A recently released Discovery Education Social Studies “Techbook” is a digital textbook that follows the C3 Framework’s inquiry-based approach, emphasizing literacy and writing skills.
As classrooms integrate technology into lessons, publishers have adapted to provide a wider array of digital material, says Catherine Mathis, chief communications officer for McGraw Hill. Such material includes interactive timelines and maps, videos and podcasts: “Things that tell history in a different way, that can really help students understand what happened” Mathis says.
Publishers can also provide more primary sources—such as letters, newspaper articles and photos—to use in classrooms, Mathis says.
In October 2015, a high school student at Pearland ISD in Texas used social media to criticize his McGraw Hill history book. In a chapter describing America as a nation of immigrants, a map caption read “The Atlantic Slave Trade between the 1500s and 1800s brought millions of workers from Africa to the southern United States to work on agricultural plantations.”
The student found the term “workers” offensive because the slaves were forced into captivity, and not paid—as the word “worker” implies in the latter. In the book, other places described the Atlantic Slave Trade in more depth, but the caption’s use of the word “workers” was incorrect, Mathis adds.
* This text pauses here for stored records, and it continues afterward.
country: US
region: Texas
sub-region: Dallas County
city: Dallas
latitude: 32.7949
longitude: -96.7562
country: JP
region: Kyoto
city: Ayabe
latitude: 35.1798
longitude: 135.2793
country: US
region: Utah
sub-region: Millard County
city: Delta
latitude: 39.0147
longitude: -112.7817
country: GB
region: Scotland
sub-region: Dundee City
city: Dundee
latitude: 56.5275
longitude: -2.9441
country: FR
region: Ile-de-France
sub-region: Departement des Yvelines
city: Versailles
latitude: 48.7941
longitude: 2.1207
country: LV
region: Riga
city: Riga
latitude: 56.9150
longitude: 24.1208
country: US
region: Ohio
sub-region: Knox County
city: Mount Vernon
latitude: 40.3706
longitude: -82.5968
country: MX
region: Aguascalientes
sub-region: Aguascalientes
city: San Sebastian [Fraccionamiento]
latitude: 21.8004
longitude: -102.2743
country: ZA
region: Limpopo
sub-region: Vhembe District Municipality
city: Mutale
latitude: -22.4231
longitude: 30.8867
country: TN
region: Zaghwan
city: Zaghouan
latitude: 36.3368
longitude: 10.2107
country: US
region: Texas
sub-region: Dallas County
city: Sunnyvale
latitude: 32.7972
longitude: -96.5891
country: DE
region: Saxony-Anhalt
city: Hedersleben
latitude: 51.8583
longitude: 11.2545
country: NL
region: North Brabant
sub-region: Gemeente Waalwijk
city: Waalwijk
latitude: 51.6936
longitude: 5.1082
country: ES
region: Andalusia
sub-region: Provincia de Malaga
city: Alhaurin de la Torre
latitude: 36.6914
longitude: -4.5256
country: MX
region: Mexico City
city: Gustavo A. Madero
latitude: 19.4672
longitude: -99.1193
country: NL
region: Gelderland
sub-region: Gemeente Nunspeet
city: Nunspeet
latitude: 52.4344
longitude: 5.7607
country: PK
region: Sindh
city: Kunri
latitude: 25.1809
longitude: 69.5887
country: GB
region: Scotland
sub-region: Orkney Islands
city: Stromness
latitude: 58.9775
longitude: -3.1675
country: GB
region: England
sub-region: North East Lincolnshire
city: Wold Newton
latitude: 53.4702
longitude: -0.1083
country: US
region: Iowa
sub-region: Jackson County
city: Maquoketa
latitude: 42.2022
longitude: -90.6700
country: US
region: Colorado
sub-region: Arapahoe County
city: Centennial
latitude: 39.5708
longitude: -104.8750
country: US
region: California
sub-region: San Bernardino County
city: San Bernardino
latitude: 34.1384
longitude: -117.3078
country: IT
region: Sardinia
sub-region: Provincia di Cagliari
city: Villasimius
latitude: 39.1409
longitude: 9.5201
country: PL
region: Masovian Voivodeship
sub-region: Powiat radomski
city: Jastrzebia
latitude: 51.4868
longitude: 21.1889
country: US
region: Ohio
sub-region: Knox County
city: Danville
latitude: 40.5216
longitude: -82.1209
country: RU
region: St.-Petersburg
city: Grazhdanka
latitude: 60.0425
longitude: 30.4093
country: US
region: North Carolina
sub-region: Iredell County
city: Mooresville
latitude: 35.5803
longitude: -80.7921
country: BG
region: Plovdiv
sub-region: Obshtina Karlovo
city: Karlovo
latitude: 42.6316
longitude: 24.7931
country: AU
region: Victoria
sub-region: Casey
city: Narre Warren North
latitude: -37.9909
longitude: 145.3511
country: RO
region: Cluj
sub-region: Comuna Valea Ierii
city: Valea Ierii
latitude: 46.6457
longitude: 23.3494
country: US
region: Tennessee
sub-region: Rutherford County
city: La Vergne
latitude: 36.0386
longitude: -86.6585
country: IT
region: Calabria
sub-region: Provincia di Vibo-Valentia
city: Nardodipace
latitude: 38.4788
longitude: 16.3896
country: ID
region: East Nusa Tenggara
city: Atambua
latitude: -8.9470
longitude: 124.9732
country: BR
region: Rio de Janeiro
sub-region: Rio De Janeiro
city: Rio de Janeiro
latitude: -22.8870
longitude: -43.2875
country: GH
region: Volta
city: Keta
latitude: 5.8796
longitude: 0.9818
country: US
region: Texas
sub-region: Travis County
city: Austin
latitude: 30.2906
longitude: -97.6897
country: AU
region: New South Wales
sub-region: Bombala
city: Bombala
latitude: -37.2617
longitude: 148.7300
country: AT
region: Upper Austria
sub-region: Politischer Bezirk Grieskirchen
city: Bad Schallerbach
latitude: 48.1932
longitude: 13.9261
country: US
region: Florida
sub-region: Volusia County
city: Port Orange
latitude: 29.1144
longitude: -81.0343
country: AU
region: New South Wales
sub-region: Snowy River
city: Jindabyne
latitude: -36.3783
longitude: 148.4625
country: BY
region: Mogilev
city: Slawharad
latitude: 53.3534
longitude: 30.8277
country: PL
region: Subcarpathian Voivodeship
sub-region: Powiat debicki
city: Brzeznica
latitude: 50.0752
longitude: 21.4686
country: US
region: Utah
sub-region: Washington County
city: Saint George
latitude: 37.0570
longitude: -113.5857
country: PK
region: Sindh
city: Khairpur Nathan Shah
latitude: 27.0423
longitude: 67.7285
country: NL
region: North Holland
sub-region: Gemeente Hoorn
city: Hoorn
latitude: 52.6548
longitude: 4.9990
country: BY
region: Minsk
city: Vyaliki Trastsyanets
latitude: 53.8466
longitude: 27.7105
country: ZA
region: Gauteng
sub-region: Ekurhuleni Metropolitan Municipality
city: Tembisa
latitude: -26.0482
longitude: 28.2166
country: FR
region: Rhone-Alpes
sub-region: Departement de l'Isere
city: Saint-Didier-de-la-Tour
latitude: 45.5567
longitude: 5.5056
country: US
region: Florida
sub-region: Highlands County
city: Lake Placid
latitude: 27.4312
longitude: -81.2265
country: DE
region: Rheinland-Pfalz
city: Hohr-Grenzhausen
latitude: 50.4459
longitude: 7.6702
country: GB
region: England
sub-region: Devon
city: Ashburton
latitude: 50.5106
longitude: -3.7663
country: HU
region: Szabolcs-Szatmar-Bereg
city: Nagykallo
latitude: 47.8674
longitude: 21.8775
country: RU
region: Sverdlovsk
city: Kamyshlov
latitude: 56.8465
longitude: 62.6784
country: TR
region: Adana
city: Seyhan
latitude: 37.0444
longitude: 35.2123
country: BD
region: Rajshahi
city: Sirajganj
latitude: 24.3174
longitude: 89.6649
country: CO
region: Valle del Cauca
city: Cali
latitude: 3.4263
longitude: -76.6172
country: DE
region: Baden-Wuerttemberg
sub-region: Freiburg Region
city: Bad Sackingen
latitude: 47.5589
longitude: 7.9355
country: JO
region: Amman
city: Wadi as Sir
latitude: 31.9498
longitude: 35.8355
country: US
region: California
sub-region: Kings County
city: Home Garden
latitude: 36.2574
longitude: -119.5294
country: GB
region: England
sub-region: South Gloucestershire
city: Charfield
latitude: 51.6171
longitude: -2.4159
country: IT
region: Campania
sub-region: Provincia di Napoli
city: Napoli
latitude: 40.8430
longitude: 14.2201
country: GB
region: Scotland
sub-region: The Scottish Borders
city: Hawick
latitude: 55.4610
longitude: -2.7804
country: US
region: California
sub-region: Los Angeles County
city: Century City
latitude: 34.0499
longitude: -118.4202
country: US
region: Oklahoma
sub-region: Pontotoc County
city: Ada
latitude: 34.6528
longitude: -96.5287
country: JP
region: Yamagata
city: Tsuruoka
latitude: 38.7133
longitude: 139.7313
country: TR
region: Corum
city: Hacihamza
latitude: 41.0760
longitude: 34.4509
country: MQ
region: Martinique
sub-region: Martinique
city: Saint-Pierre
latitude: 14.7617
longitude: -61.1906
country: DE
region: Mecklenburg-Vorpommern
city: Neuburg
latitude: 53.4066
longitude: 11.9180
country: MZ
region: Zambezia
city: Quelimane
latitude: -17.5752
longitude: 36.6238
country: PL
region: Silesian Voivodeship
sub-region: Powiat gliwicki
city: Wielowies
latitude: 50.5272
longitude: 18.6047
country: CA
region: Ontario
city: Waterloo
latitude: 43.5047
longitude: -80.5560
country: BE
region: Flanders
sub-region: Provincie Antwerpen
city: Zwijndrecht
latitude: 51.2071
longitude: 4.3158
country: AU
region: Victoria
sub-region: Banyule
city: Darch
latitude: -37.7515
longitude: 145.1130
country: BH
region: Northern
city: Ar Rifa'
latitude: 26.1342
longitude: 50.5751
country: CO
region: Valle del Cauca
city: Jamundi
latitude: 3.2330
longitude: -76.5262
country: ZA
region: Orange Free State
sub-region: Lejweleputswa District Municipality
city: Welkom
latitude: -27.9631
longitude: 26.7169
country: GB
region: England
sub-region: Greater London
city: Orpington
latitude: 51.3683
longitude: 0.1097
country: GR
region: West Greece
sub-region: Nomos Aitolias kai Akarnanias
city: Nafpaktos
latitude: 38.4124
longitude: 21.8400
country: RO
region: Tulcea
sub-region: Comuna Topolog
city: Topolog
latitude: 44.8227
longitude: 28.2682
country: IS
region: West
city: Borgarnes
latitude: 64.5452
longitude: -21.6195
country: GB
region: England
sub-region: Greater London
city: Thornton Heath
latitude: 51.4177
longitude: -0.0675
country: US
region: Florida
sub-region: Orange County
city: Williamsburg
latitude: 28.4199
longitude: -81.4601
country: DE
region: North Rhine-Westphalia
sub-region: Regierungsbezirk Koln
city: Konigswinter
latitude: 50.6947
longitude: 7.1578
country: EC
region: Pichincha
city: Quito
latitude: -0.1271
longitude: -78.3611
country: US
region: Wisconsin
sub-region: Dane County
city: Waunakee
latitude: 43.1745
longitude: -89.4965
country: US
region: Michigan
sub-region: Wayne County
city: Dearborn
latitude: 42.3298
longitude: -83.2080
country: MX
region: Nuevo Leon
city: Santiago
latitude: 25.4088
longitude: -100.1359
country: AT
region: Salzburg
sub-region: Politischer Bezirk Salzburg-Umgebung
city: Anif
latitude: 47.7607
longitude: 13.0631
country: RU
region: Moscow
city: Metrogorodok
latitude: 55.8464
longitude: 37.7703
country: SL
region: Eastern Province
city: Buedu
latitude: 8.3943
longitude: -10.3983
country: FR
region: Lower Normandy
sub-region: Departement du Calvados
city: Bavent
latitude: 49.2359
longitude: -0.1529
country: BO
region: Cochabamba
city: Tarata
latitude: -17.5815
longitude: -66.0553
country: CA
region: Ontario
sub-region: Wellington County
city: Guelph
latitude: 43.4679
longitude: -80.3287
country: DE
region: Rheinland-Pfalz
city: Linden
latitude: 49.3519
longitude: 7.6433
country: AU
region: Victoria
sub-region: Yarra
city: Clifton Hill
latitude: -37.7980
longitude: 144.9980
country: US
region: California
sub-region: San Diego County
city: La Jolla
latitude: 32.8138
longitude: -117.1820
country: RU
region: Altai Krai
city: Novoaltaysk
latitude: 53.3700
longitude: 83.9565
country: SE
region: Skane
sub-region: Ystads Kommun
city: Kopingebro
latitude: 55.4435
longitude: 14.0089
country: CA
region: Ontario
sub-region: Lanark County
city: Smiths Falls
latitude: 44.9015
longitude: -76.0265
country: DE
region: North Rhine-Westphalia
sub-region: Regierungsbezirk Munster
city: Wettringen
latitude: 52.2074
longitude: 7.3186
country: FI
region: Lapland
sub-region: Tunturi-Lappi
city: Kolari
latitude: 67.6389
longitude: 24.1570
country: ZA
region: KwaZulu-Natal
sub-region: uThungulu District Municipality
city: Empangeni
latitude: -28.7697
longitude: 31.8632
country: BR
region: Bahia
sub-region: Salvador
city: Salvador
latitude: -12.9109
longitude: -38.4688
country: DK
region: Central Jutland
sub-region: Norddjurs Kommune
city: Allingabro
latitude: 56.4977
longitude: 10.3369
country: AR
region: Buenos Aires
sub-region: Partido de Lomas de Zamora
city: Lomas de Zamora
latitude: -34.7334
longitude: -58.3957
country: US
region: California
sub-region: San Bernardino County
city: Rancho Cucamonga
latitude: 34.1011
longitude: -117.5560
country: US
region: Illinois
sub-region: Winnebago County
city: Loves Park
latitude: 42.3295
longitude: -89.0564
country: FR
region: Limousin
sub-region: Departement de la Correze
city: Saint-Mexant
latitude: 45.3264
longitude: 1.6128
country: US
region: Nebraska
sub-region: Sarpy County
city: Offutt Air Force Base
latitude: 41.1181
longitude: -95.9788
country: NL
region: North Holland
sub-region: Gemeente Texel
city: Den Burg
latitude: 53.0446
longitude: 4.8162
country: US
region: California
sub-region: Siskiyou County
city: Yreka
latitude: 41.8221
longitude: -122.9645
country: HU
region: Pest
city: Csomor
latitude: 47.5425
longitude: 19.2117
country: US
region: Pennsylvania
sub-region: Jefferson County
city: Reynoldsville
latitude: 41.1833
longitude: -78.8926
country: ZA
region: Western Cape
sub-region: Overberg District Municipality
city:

McGraw Hill immediately revised the text in the digital edition. It also allowed schools to purchase new books with the revised caption to receive a label of the new caption that could be placed over the old one. In addition, the company created a free lesson plan on the subject for teachers.
And a lesson learned for McGraw Hill—the company plans to diversify its list of book reviewers and increase the number of people reading each book before publication, Mathis says. “We wanted to use this as a learning moment, to focus on topics related to communication, cultural awareness and competency” she says.